Characterization of fluoroquinolone resistance mechanisms and their correlation with the degree of resistance to clinically used fluoroquinolones among Escherichia coli isolates.

DNA sequencing and real-time PCR were used to evaluate the gyrA and parC mutations, AcrAB efflux pump over-expression, and their correlation with high-level resistance to fluoroquinolones in 74 fluoroquinolone-resistant clinical Escherichia coli isolates recently collected in Taiwan. RAPD analysis revealed high clonal diversity.
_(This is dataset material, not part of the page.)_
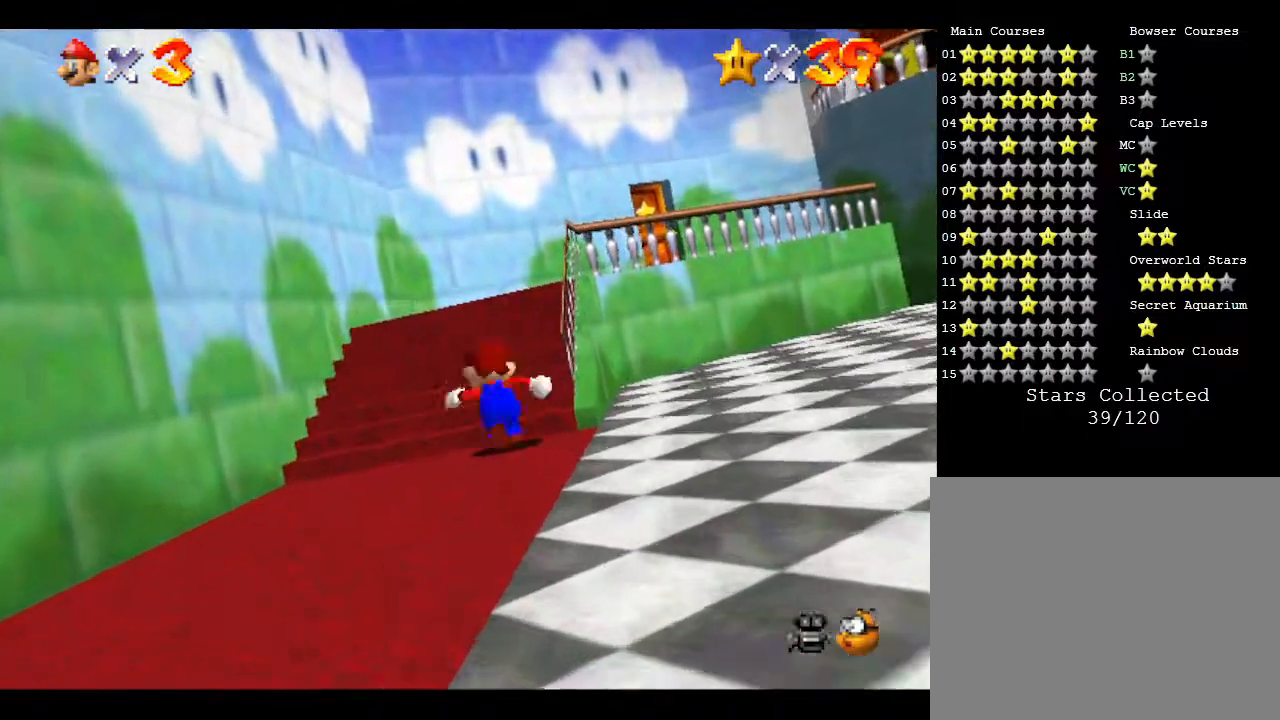
{"buttons": [], "left_stick": "up-right", "events": [[333, "left_stick", "up-right"]]}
Isolates with four to five mutations (especially Ser83Leu, Asp87Asn [or Asp87Tyr], and Ala93Thr in gyrA and Ser80Ile and Glu84Gly in parC) had increased resistance levels. The acrA gene was over-expressed in 51% of 74 resistant isolates. The trend was towards increased fluoroquinolone MICs in isolates with both multiple mutations in the quinolone-resistance determining region (QRDR) and over-expression of the AcrAB efflux pump. Furthermore, acrA gene over-expression was significantly correlated with cross-resistance to beta-lactams including piperacillin, amoxicillin, clavulanic acid, and cefazolin. In conclusion, mutations in the QRDR are the primary mechanism for increasing fluoroquinolone resistance, and in combination with efflux pump over-expression, contribute to high-level resistance.